Some might not think this is of no significance to Muslims since our dietary laws are much simpler than the Jewish laws, but they would be mistaken.  Consider, for example, the Qur’anic commandment that the food of the “People of the Book” (followers of pre-Qur’anic revelation) has been made halâl to the Muslims.  Kassaimha (2001) explained the differences among the Muslim schools of thought as to whether the People of the Book must follow the strictly Islamic zabîha methods.  In order for legislation to avoid crossing the line into an illegal establishment of religion, it must not take sides in this dispute.  The Illinois law clearly does take sides: “Halal means prepared under and maintained in strict compliance with the laws and customs of the Islamic religion including but not limited to those laws and customs of zabiha/zabeeha (slaughtered according to appropriate Islamic code), and as expressed by reliable recognized entities and scholars” (Emphasis added.)  The use of the word “and” in the places emphasized makes it clear that mere compliance with Islamic law (Shari`a) or with recognized certification boards or scholars is not enough.  One must also be in compliance with the customary zabîhah.

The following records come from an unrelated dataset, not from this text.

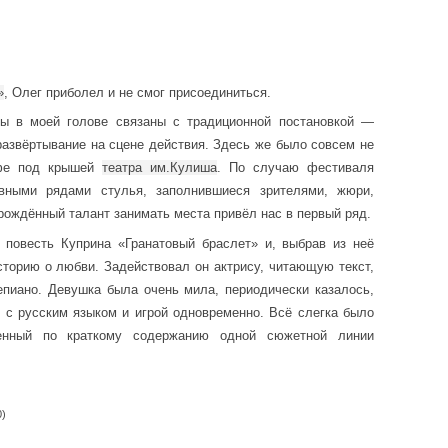
»
, Олег приболел и не смог присоединиться.
ры в моей голове связаны с традиционной постановкой —
развёртывание на сцене действия. Здесь же было совсем не
кафе под крышей
театра им.Кулиша
. По случаю фестиваля
вными рядами стулья, заполнившиеся зрителями, жюри,
рождённый талант занимать места привёл нас в первый ряд.
 повесть Куприна «Гранатовый браслет» и, выбрав из неё
сторию о любви. Задействовал он актрису, читающую текст,
епиано. Девушка была очень мила, периодически казалось,
 с русским языком и игрой одновременно. Всё слегка было
ленный по краткому содержанию одной сюжетной линии
0)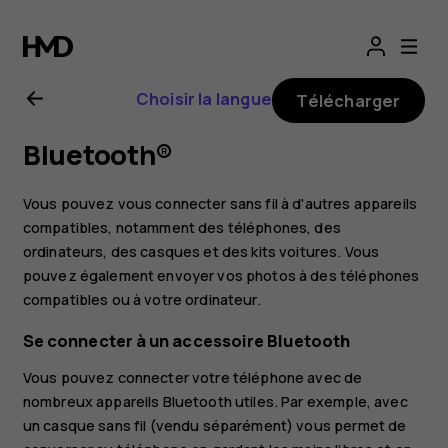
Guide
de
Choisir la langue
Télécharger
l'utilisateur
Bluetooth®
Nokia
Vous pouvez vous connecter sans fil à d'autres appareils
8.1
compatibles, notamment des téléphones, des
ordinateurs, des casques et des kits voitures. Vous
pouvez également envoyer vos photos à des téléphones
compatibles ou à votre ordinateur.
Se connecter à un accessoire Bluetooth
Vous pouvez connecter votre téléphone avec de
nombreux appareils Bluetooth utiles. Par exemple, avec
un casque sans fil (vendu séparément) vous permet de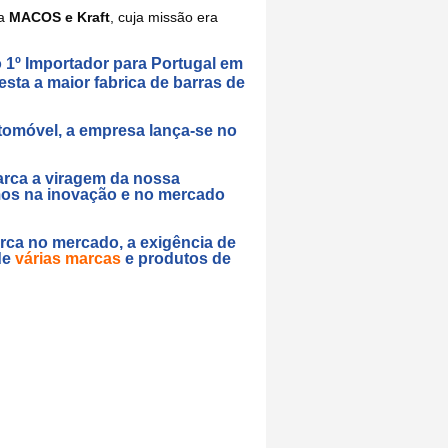
ca
MACOS e Kraft
, cuja missão era
o
1º Importador para Portugal em
sta a maior fabrica de barras de
omóvel, a empresa lança-se no
arca a viragem da nossa
ámos na inovação e no mercado
rca no mercado, a exigência de
de
várias marcas
e
produtos de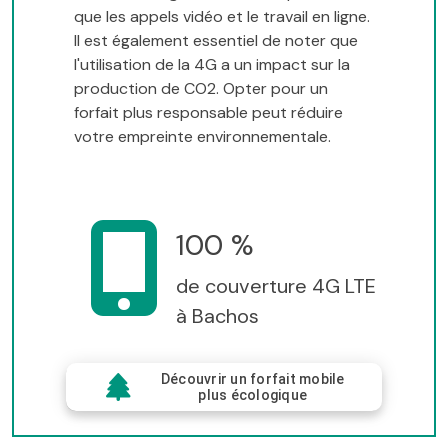
que les appels vidéo et le travail en ligne.
Il est également essentiel de noter que
l'utilisation de la 4G a un impact sur la
production de CO2. Opter pour un
forfait plus responsable peut réduire
votre empreinte environnementale.
100 %
de couverture 4G LTE
à Bachos
Découvrir un forfait mobile
plus écologique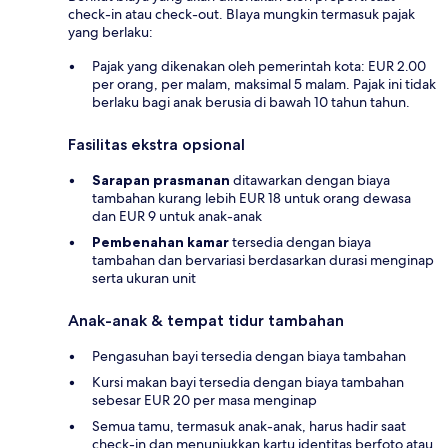
check-in atau check-out. BIaya mungkin termasuk pajak
yang berlaku:
Pajak yang dikenakan oleh pemerintah kota: EUR 2.00
per orang, per malam, maksimal 5 malam. Pajak ini tidak
berlaku bagi anak berusia di bawah 10 tahun tahun.
Fasilitas ekstra opsional
Sarapan prasmanan
ditawarkan dengan biaya
tambahan kurang lebih EUR 18 untuk orang dewasa
dan EUR 9 untuk anak-anak
Pembenahan kamar
tersedia dengan biaya
tambahan dan bervariasi berdasarkan durasi menginap
serta ukuran unit
Anak-anak & tempat tidur tambahan
Pengasuhan bayi tersedia dengan biaya tambahan
Kursi makan bayi tersedia dengan biaya tambahan
sebesar EUR 20 per masa menginap
Semua tamu, termasuk anak-anak, harus hadir saat
check-in dan menunjukkan kartu identitas berfoto atau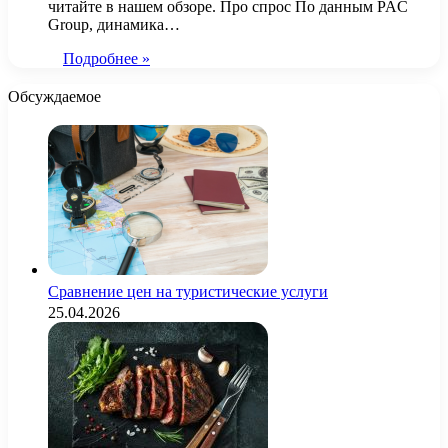
читайте в нашем обзоре. Про спрос По данным PAC
Group, динамика…
Подробнее »
Обсуждаемое
Сравнение цен на туристические услуги
25.04.2026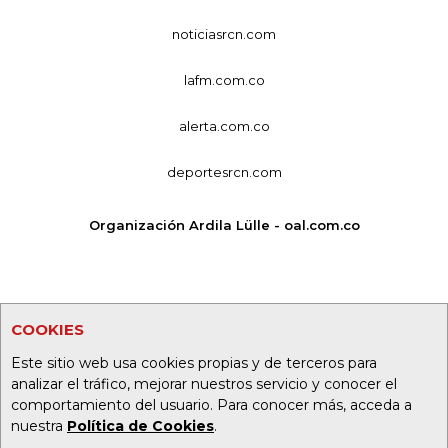
noticiasrcn.com
lafm.com.co
alerta.com.co
deportesrcn.com
Organización Ardila Lülle - oal.com.co
COOKIES
Este sitio web usa cookies propias y de terceros para
analizar el tráfico, mejorar nuestros servicio y conocer el
comportamiento del usuario. Para conocer más, acceda a
nuestra
Política de Cookies
.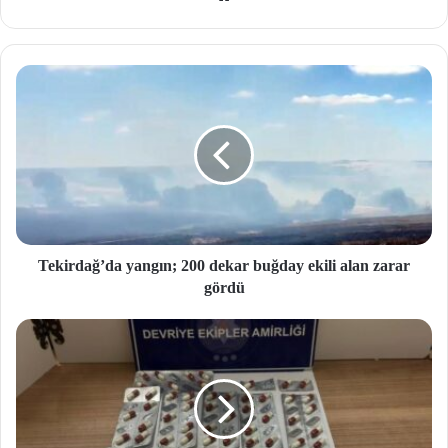
b
site
si
Tekirdağ’da yangın; 200 dekar buğday ekili alan zarar
gördü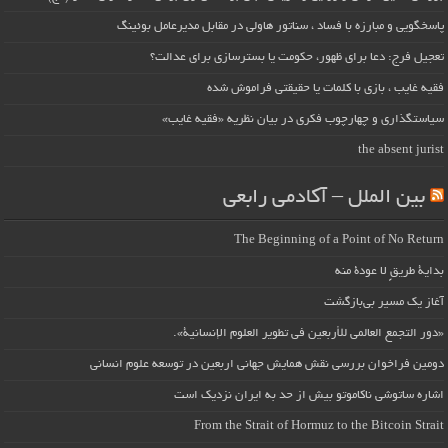
پاسخگویی و مبارزه با فساد ، سناتور هاولی در مقابل مدیرعامل بوئینگ
تعجیل فرج: دعا برای ظهور، حکومت یا بسترسازی برای عدالت؟
فقیه غایب ، بازی با کلمات یا حقیقتی فراموش شده
سیاستگذاری و چهارچوب فکری در بیان نظریه «فقیه غایب»
the absent jurist
بین الملل – آکادمی رابعی
The Beginning of a Point of No Return
بداية طريقٍ لا عودة منه
آغاز یک مسیر بی‌بازگشت
«دور التجمع العالمي للأربعين في تطوير العلوم الإنسانية».
دومین فراخوان بررسی نقش همایش جهانی اربعین در توسعه علوم انسانی
اشاره ساتوشی ناکاموتو بیش از حد به ایران نزدیک است
From the Strait of Hormuz to the Bitcoin Strait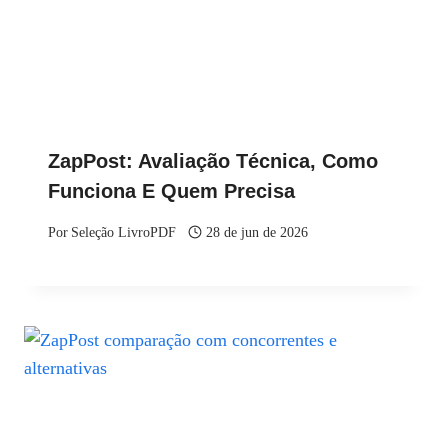
ZapPost: Avaliação Técnica, Como
Funciona E Quem Precisa
Por
Seleção LivroPDF
28 de jun de 2026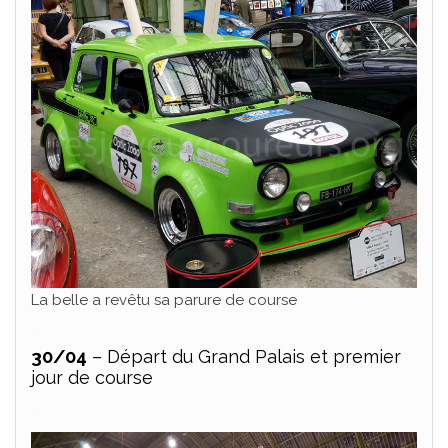
La belle a revêtu sa parure de course
.
30/04
– Départ du Grand Palais et premier
jour de course
.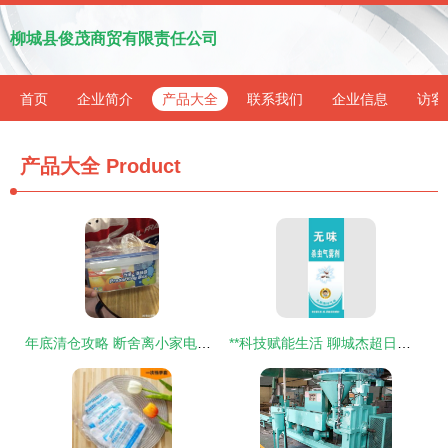
柳城县俊茂商贸有限责任公司
首页
企业简介
产品大全
联系我们
企业信息
访客
产品大全
Product
年底清仓攻略 断舍离小家电，收留这些性价比爆棚的家居好物
**科技赋能生活 聊城杰超日用品与喷雾杀虫剂的创新之路**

However unintentionally, the drafters of the Illinois legislation will make Muslims who wish to follow Shaikh Yusuf Qaradawi’s guidelines of what constitutes halal meat (see Kassaimha 2001) into law-breakers.  If I were to open a restaurant in Chicago and get my meat from a kosher supplier I would be defined as a criminal for telling my Muslim customers that as Muslims the meat I serve is permissible for them.  By the same token, as a Muslim consumer, my own choices have become more limited as various sources of halal meat now available may no longer advertise themselves as halal. 


Ironically this could cause a reversal in the current trend of Muslims to be more cautious about the sources of our food.  As it becomes common knowledge that law prohibits labeling permissible meats as “halal,” Muslims increasingly may buy food not marked “halal” on the presumption that it is not so marked because of the excessive restrictiveness of the Illinois law rather than due to a flaw in the meat (like containing pork!).


It would be best to rectify this mistake in the Illinois law by bringing it in closer to conformity to the New Jersey model.  Such an amendment would allow certification boards that require zabîha ritual requirements for halal meat to adopt a nomenclature like “strict zabiha” to distinguish their standard from the “halal” or permissible standard, categorically defined in the Qur’an (16:115-116):  “He has only forbidden you dead meat and blood and the flesh of swine and any (food) over which the name of other than God has been invoked.  But if one is forced by necessity without willful disobedience nor transgressing due limits then God is Oft-Forgiving Most Merciful.  But say not for any false thing that your tongues may put forth ‘This is lawful and this is forbidden’ so as to ascribe false things to God.  For those who ascribe false things to God will never prosper.”


While amending the law so soon after its passage may seem embarrassing, to have the law overturned on constitutional grounds would be worse.  It could engender in lawmakers a general fear of such legislation that might make it harder to pass constitutionally valid bills in the future.